Yaklaşık 10 bin yıllık bir geçmişe sahip olan ve bu uzun süre boyunca ismi hiçbir suretle değişmeyen Tarsus, Asur ticaret kolonileri ve Roma İmparatorluğu dönemlerinde büyük bir ticaret ve kültür merkezi oldu. Osmanlılar dönemine ulaştığında, geçmişin kültür birikimini, bu yeni döneme taşımayı başardı. Yakın bir zamana kadar bir liman kenti olan Tarsus`un zengin ticari ve kültürel altyapısı, çeşitli ilim ve sanat faaliyetine zemin hazırladı. Bulunduğu bölgenin eğitim merkezi olması nedeniyle, Anadolu`nun birçok yerinden farklı kültürlere mensup insanların gelerek yerleştikleri ve yaşamlarını sürdürdükleri şehir oldu. Osmanlı`nın yıkılış sürecinde ise, Kuvayı Milliye teşkilatı sayesinde ciddi bir direniş merkezi olmuş ve İstiklal Harbi`ndeki müstesna yerini almıştı.

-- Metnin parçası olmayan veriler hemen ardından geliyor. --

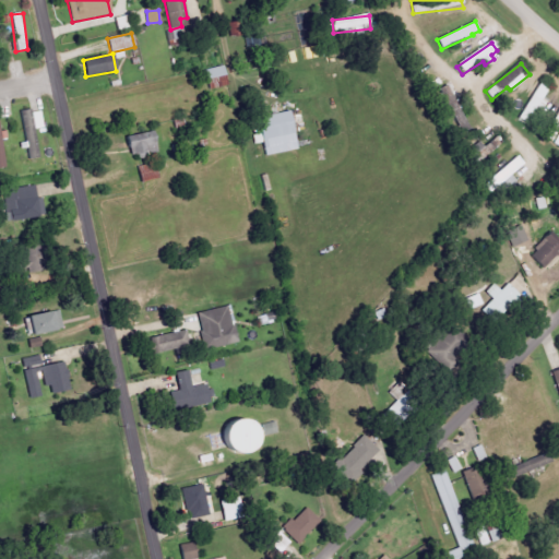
[(205,71),(210,91),(230,86),(225,66),(205,71)]
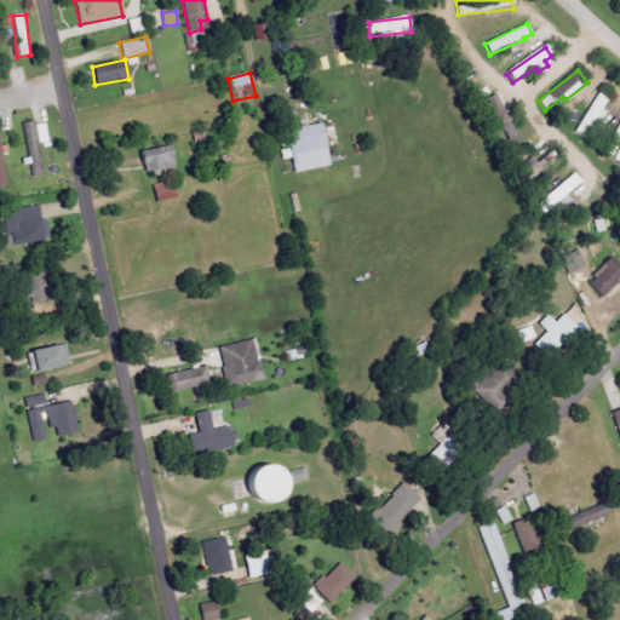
[(610,102),(597,93),(575,131),(589,139),(610,102)]
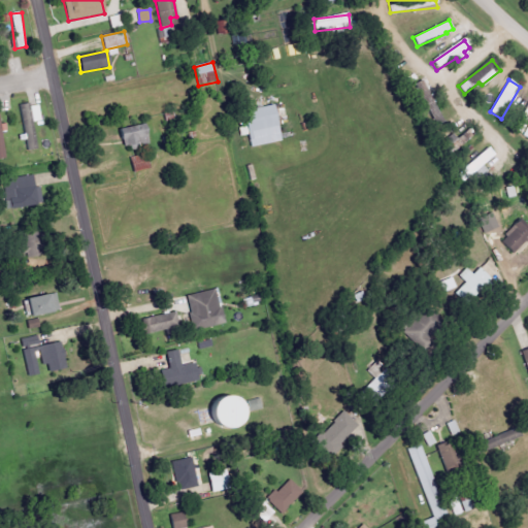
[(39,149),(34,123),(40,121),(37,103),(19,107),(27,152),(39,149)]
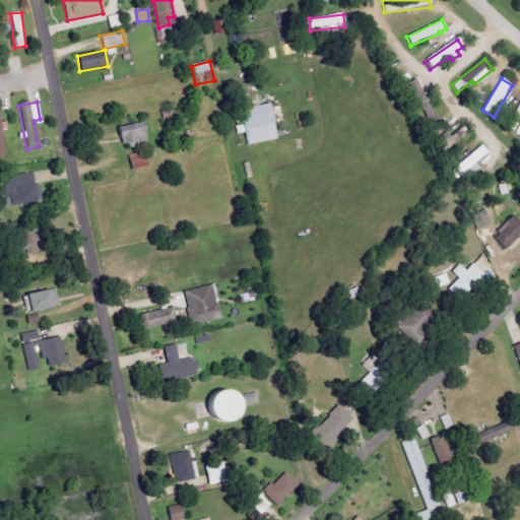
[(519,120),(519,104),(507,128),(514,132),(519,120)]
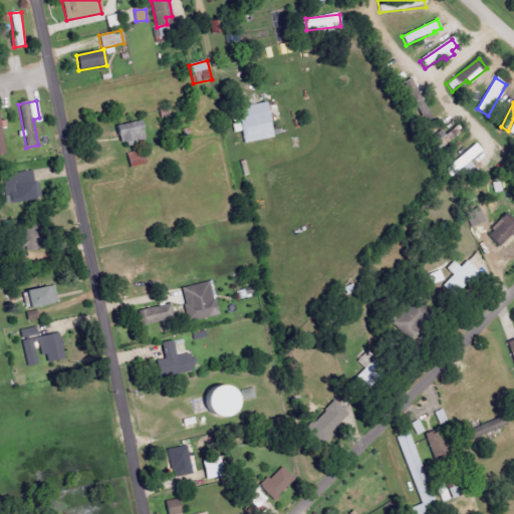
[(235,111),(238,126),(232,127),(233,137),(241,135),(244,147),(271,141),(264,105),(235,111)]
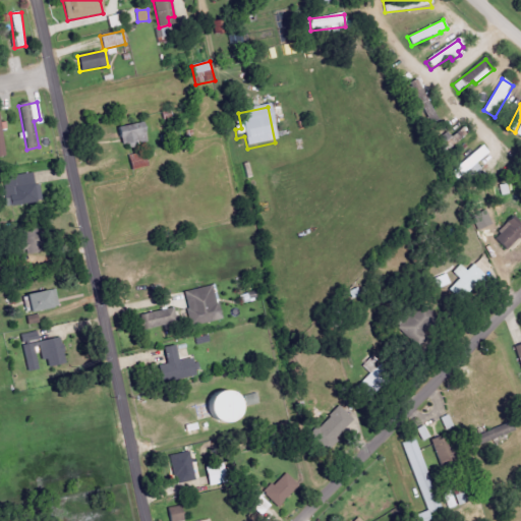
[(148,140),(143,122),(117,127),(120,146),(148,140)]
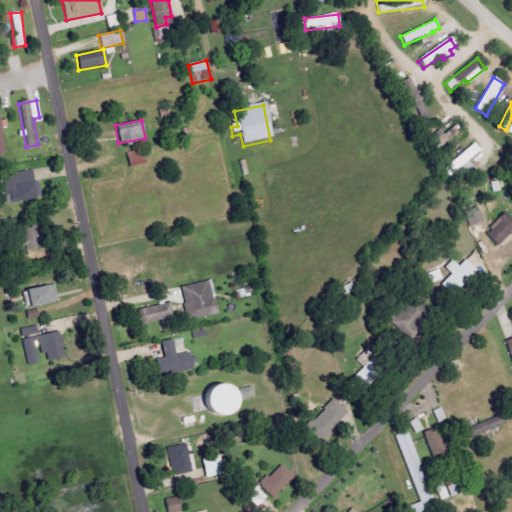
[(428,141),(437,150),(459,129),(455,125),(444,135),(439,130),(428,141)]
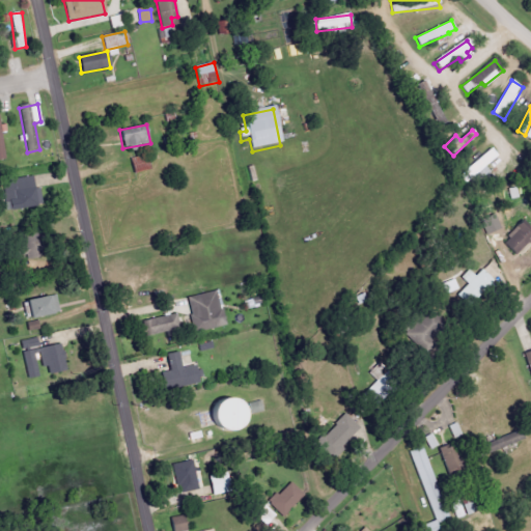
[(499,157),(492,148),(464,173),(474,186),(491,171),(486,167),(499,157)]
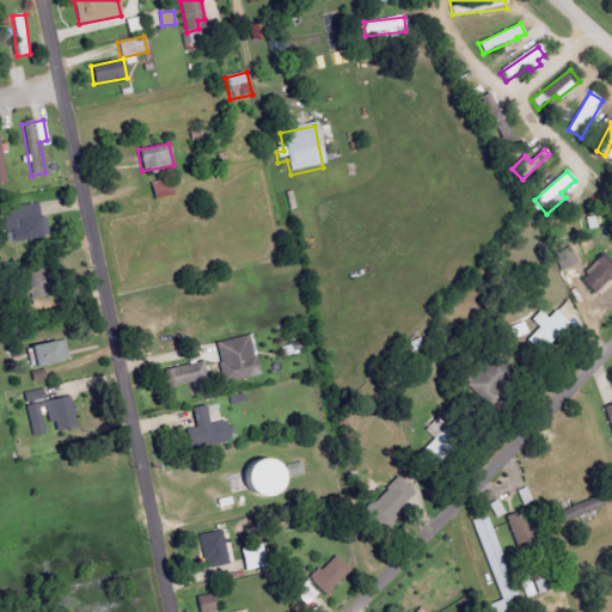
[(155,201),(173,196),(169,179),(151,184),(155,201)]
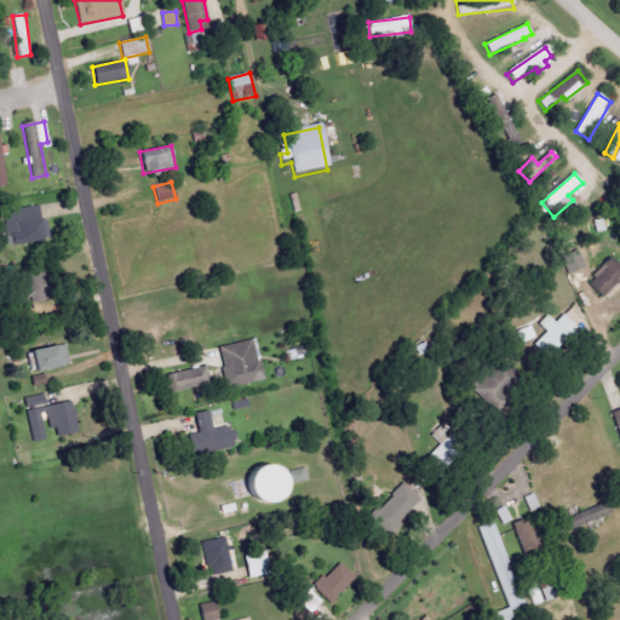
[(33,204),(36,239),(1,244),(0,233),(0,211),(12,211),(12,207),(33,204)]
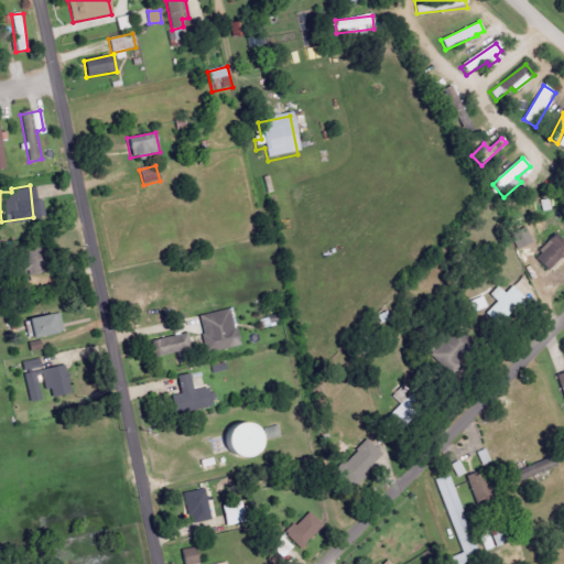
[(517,249),(532,242),(525,228),(511,235),(517,249)]
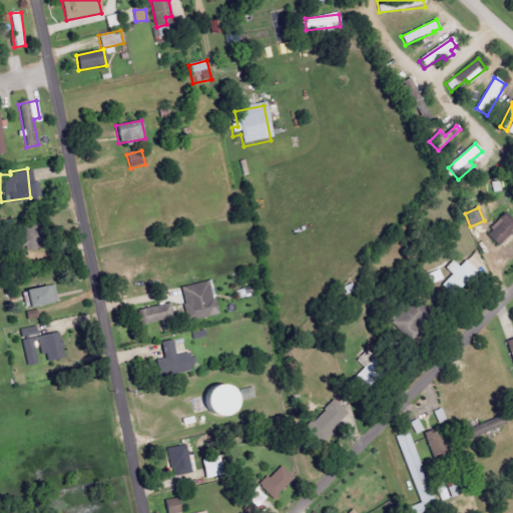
[(512,232),(512,219),(507,213),(485,234),(498,247),(512,232)]
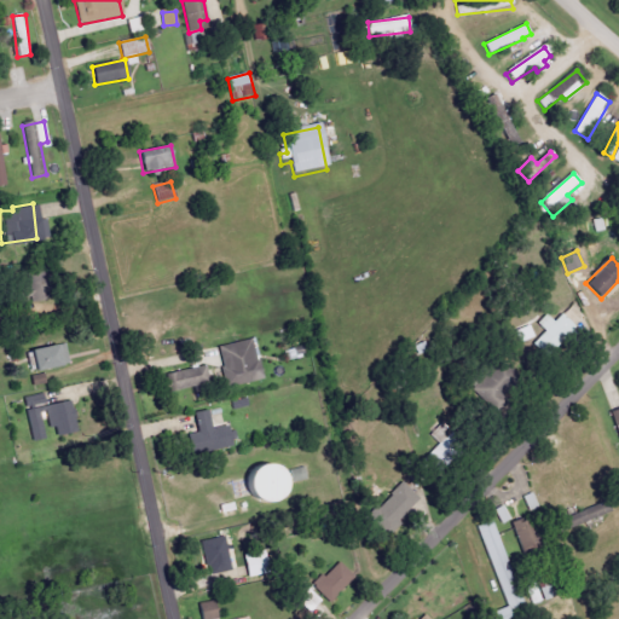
[(25,272),(28,288),(23,288),(24,302),(44,300),(40,270),(25,272)]
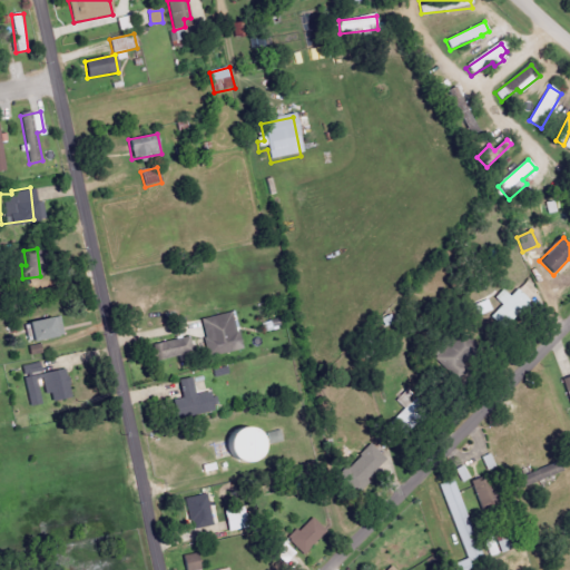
[(503,290),(494,298),(502,306),(493,315),(504,326),(530,302),(518,290),(510,296),(503,290)]
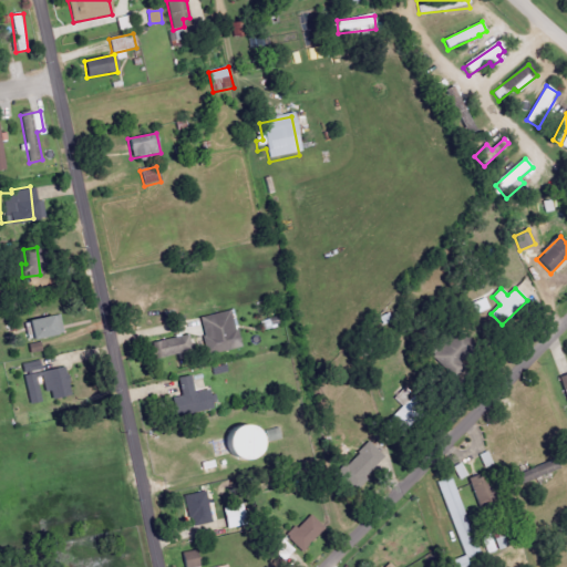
[(240,348),(232,310),(199,318),(208,356),(240,348)]
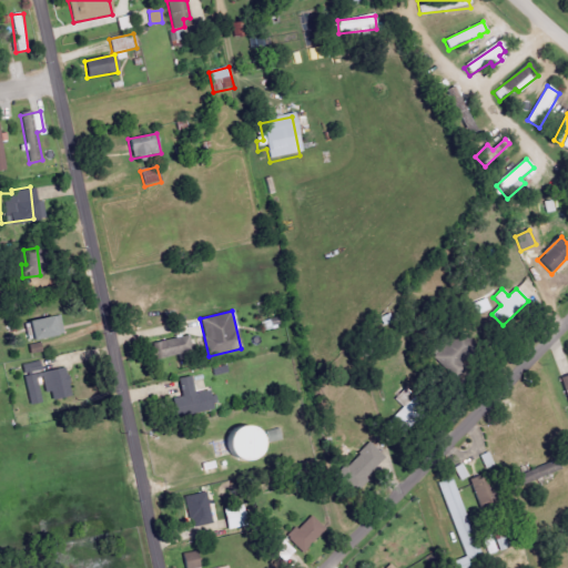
[(29,342),(64,334),(60,314),(26,323),(29,342)]
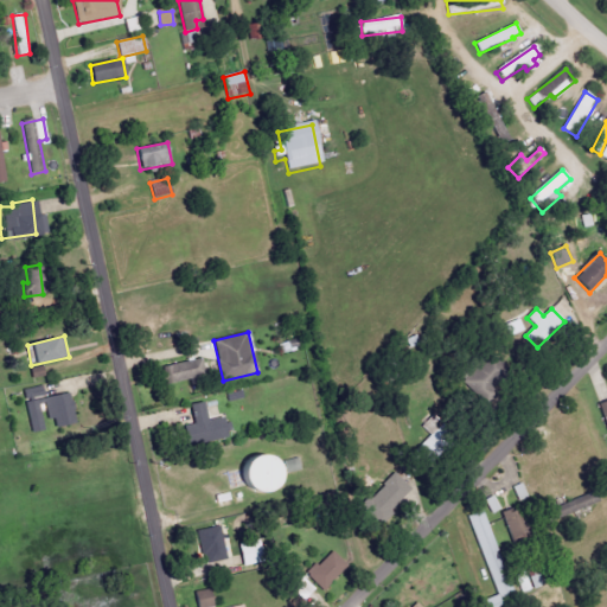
[(167,384),(204,376),(200,359),(164,368),(167,384)]
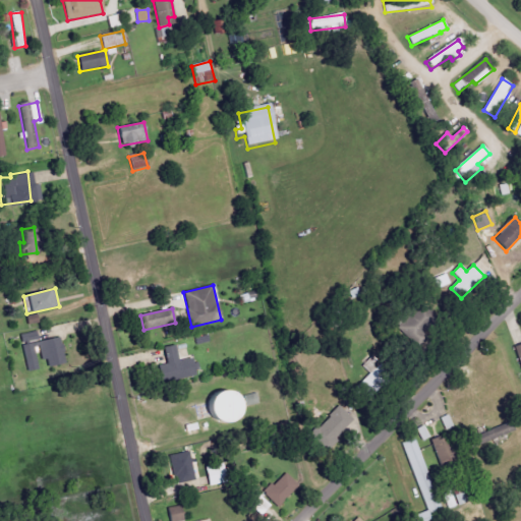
[(21,344),(38,341),(37,332),(20,336),(21,344)]
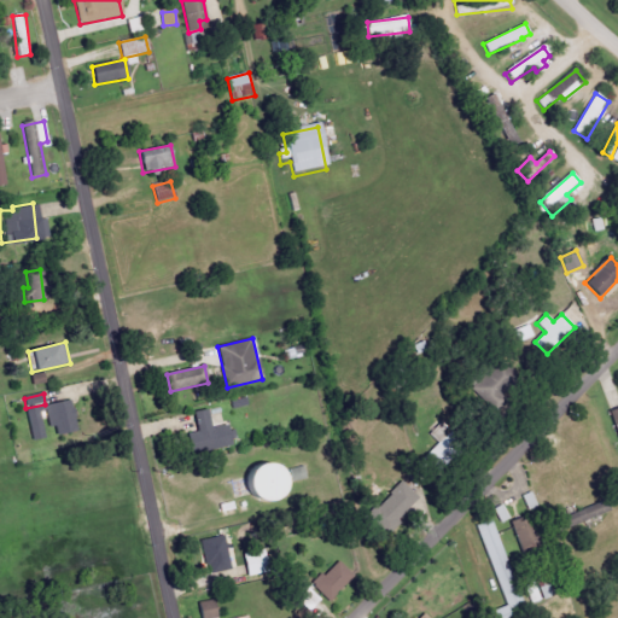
[(53,437),(76,431),(70,401),(47,406),(53,437)]
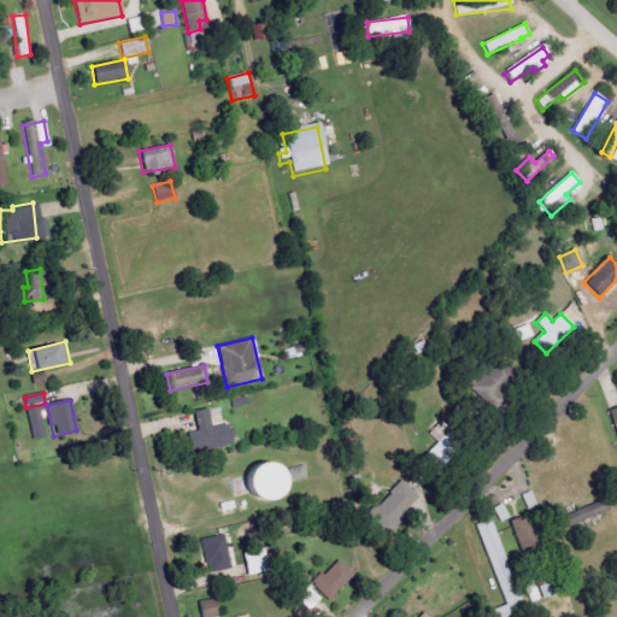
[(27,410),(33,440),(45,438),(37,407),(27,410)]
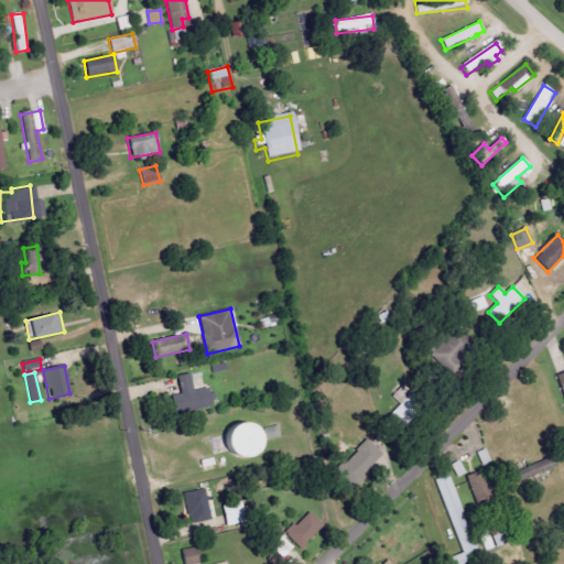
[(171,397),(174,414),(214,405),(210,388),(192,391),(188,375),(176,377),(181,394),(171,397)]
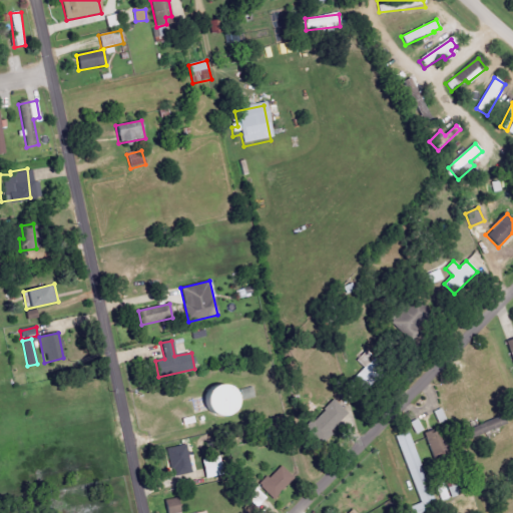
[(237,388),(200,386),(199,414),(236,416),(237,388)]
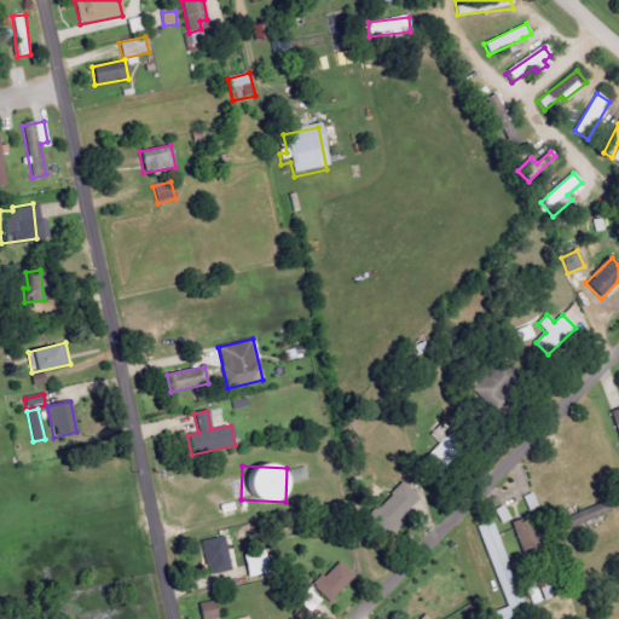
[(307,480),(305,468),(290,472),(293,484),(307,480)]
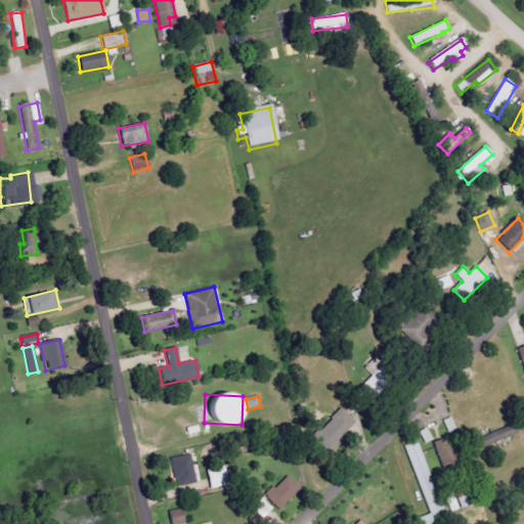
[(311,438),(326,453),(356,423),(341,408),(311,438)]
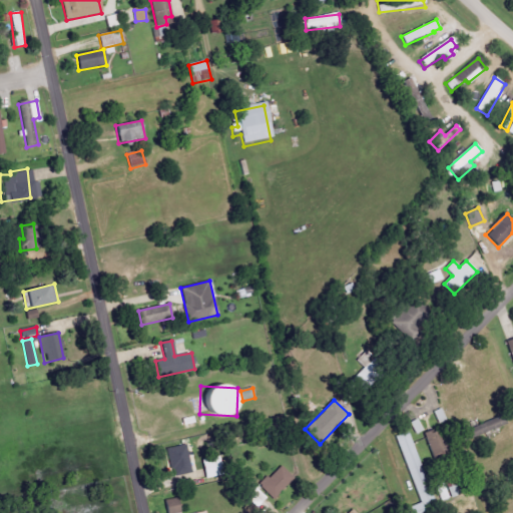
[(461,434),(465,443),(505,424),(501,415),(461,434)]
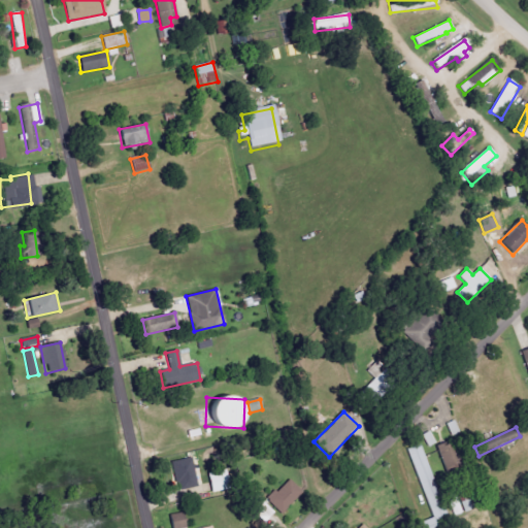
[(423,434),(427,447),(435,443),(431,431),(423,434)]
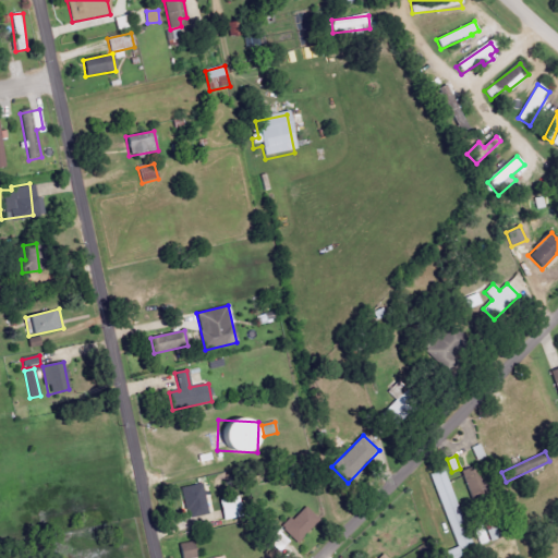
[(470,496),(481,493),(473,466),(462,470),(470,496)]
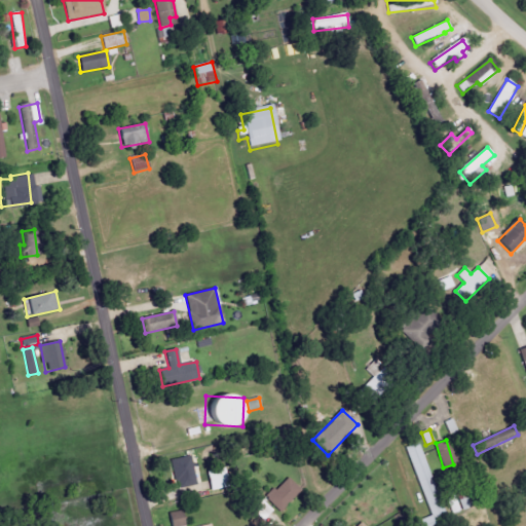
[(405,448),(431,516),(416,522),(417,525),(426,525),(448,518),(418,443),(405,448)]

Tarsus`un kültürel zenginliğini "insan" boyutuyla ele alan bu eserde, Osmanlı döneminde yaşayan ve bir kısmı Cumhuriyet dönemini de görmüş olan Tarsuslular ele alınmıştır. Çoğunluğunu yapılan arşiv çalışmaları sırasında tespit edilen Tarsusluların oluşturduğu, 132 kişiye ulaşılmıştır. Bunlar arasında şeyhülislam, müftü, memur, kaymakam, doktor, diş hekimi, asker komutan, köylü, Kuvayı Milliyeci, milletvekili, belediye başkanı, tüccar, aşık şair, yazar, düşünür, alim ve müderrisler vardır.
Bu kişilerin kimlik bilgileri, hayat hikayeleri, eğitim düzeyleri, yaptıkları görevler ve dönemin toplum hayatına kazandırdıkları, bu eserde derli toplu bir şekilde ele alınmıştır.